=== ASSIGNMENT ===
Write out exactly the line containing "Picture 3: 7.2" along with each line that follows it in the records below, and no others.

[Stored data entries]
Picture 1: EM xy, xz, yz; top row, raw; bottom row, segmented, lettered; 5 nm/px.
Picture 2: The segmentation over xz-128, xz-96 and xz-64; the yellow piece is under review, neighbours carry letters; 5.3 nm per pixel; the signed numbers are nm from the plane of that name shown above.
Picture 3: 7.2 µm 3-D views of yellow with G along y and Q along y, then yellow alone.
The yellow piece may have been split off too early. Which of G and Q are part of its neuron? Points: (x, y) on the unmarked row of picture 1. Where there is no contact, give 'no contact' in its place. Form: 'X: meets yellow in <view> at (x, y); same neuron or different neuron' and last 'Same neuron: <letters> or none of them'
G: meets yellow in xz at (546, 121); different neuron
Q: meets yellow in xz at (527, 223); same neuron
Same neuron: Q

=== TASK RESULT ===
Picture 3: 7.2 µm 3-D views of yellow with G along y and Q along y, then yellow alone.
The yellow piece may have been split off too early. Which of G and Q are part of its neuron? Points: (x, y) on the unmarked row of picture 1. Where there is no contact, give 'no contact' in its place. Form: 'X: meets yellow in <view> at (x, y); same neuron or different neuron' and last 'Same neuron: <letters> or none of them'
G: meets yellow in xz at (546, 121); different neuron
Q: meets yellow in xz at (527, 223); same neuron
Same neuron: Q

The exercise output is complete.